Cashew Cream Frosting

  • Open chilled can and scoop out the cream that has separated and set hard on the top. Save the remaining coconut water to use in a smoothie, drink, or discard.
    Place all frosting ingredients, cashews, coconut cream, honey, vanilla, lemon juice and zest into the food processor and process until smooth and creamy. Depending on the power of your blender this might take a few minutes.
    Stop blending to scrape the sides if necessary and continue to blend until very smooth.

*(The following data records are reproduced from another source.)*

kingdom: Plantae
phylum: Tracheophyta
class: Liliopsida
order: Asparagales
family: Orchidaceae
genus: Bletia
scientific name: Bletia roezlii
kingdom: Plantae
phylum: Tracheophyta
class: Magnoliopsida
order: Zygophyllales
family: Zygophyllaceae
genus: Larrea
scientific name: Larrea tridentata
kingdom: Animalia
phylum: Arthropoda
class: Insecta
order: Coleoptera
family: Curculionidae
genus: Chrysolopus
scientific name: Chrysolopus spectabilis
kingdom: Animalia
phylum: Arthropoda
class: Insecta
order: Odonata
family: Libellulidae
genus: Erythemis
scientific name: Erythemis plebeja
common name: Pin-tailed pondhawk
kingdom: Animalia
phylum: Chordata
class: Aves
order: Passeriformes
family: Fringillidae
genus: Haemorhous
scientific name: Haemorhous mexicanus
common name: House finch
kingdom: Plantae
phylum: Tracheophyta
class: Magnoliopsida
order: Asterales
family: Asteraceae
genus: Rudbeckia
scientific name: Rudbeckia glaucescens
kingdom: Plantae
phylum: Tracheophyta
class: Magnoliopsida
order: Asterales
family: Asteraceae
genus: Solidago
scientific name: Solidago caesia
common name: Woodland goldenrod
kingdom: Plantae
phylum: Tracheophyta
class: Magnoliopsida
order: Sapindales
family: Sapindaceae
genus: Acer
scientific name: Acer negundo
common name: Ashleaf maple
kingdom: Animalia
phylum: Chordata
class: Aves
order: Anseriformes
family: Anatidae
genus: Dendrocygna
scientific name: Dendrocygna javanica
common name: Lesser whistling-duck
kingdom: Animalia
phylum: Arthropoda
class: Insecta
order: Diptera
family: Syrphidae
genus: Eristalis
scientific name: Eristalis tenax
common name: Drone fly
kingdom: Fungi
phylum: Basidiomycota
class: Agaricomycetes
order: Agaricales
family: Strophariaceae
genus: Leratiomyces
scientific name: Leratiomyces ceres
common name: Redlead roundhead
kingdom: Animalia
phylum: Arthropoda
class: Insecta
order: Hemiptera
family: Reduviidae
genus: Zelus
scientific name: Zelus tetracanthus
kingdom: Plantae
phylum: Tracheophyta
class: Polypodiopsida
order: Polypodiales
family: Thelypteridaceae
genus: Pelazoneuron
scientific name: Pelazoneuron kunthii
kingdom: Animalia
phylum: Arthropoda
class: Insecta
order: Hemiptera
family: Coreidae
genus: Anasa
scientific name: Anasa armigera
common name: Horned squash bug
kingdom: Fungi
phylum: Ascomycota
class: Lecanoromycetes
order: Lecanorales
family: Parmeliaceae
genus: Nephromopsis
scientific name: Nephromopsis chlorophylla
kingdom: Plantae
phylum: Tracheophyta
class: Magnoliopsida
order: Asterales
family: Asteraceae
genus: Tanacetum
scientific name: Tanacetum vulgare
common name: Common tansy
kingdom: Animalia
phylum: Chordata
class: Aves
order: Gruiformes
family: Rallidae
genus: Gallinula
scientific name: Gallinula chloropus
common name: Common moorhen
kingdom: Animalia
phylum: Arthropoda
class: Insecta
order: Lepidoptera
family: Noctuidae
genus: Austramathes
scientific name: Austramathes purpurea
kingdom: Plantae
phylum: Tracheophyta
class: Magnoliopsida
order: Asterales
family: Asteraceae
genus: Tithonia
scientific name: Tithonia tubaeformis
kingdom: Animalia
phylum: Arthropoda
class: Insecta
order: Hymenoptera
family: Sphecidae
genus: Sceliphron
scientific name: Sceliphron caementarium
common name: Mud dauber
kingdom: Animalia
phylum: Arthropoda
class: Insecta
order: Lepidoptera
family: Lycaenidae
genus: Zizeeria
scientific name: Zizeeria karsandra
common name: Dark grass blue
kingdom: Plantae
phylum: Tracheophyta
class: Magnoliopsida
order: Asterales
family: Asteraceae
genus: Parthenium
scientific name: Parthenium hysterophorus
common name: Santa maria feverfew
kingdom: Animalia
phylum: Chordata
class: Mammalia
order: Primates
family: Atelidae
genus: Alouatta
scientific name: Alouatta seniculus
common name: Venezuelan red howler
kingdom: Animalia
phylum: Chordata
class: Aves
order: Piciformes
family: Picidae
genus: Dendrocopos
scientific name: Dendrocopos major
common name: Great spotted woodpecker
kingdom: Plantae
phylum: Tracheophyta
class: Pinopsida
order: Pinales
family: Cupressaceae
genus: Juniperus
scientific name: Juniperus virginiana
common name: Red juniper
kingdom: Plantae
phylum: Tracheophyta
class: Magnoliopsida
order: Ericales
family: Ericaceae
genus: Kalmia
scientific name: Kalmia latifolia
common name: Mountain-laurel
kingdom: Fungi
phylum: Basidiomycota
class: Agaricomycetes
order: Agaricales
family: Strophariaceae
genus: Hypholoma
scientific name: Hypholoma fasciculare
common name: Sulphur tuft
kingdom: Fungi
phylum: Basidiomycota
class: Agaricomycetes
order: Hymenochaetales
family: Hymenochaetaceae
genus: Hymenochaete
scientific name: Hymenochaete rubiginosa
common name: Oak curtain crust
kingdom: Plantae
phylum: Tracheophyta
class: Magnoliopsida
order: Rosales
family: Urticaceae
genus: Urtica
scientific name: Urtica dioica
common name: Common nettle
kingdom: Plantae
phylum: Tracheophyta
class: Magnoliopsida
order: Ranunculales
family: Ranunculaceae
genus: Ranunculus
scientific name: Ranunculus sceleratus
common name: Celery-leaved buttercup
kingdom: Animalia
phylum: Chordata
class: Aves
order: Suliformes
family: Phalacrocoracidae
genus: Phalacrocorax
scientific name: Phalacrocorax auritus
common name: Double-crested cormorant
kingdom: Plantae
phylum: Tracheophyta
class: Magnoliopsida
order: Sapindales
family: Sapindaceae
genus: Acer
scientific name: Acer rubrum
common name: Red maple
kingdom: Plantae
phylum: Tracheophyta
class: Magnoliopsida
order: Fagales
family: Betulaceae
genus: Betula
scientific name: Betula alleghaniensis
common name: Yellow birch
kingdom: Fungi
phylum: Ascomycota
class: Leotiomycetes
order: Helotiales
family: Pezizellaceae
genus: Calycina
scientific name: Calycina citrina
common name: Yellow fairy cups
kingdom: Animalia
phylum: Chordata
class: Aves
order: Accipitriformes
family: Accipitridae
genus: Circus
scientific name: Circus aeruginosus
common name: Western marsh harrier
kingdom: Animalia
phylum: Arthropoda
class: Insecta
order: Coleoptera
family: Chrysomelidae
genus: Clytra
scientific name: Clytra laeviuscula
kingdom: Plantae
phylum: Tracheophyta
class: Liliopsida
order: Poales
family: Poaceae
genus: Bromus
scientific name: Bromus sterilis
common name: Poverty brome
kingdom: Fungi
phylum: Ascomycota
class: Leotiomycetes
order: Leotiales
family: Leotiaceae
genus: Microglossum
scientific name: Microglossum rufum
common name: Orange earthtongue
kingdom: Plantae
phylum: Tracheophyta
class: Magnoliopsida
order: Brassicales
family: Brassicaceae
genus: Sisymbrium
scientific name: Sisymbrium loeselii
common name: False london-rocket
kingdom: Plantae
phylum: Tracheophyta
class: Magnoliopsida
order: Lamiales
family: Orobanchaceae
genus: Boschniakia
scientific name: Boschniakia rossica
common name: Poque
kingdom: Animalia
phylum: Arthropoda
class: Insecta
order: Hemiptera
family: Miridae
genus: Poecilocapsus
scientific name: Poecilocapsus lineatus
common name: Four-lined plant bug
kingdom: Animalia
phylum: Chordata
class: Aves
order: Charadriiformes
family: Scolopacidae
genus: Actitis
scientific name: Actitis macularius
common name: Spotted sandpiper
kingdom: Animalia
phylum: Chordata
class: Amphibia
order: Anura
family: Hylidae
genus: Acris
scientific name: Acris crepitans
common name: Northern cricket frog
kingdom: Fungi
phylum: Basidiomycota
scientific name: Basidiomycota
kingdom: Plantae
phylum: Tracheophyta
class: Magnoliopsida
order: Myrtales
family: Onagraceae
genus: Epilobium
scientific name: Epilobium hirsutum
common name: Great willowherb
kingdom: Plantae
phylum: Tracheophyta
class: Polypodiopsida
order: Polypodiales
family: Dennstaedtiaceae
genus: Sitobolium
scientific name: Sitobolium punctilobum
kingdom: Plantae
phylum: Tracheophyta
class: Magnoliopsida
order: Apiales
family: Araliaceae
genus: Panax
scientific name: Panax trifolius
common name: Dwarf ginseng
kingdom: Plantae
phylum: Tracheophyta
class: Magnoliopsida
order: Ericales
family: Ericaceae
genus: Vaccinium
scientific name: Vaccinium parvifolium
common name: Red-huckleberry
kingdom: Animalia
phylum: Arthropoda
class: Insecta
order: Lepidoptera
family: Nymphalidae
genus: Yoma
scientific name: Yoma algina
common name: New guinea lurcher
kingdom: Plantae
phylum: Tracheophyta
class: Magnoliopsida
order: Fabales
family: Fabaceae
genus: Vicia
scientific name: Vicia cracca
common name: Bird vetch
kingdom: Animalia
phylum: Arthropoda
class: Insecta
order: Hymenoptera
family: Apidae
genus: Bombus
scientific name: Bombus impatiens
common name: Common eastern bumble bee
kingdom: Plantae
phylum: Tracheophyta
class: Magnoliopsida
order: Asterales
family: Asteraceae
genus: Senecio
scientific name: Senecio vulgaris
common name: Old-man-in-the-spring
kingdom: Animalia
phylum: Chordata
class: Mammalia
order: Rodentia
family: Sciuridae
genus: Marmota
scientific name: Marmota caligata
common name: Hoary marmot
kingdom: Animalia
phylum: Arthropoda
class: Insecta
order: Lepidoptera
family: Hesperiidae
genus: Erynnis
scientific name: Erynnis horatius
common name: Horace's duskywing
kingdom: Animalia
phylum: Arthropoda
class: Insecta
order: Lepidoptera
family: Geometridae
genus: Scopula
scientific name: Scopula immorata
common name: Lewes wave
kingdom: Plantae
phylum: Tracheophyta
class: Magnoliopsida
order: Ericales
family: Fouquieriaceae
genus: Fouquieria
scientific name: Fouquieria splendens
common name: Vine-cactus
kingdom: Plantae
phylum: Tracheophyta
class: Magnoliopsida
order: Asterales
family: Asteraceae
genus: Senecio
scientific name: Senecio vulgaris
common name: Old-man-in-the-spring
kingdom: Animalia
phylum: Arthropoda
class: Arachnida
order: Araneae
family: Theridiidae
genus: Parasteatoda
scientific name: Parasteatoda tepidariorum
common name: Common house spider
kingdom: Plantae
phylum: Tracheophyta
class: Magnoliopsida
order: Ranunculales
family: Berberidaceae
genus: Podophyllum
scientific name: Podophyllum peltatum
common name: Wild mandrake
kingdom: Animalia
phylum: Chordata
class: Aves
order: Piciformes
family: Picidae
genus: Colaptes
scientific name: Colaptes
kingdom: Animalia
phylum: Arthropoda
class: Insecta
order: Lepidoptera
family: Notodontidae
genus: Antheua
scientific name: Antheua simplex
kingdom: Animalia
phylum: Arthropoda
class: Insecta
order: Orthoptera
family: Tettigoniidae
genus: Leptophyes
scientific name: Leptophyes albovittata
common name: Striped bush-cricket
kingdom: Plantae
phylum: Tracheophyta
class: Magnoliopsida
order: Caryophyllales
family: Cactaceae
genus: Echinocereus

Taste test add more honey or lemon if you think it needs it.
    Pour the frosting on top of the chilled cake and spread evenly with a spatula or the back of a spoon. Decorate as you like gently pushing the preferred topping into the frosting so they don’t fall off when eating.
    Place back in fridge until frosting is firm and set.
    Remove and slice into 8-10 bars or more smaller squares depending on what size you prefer.
    Store in fridge for up to one week or 3 months in the freezer.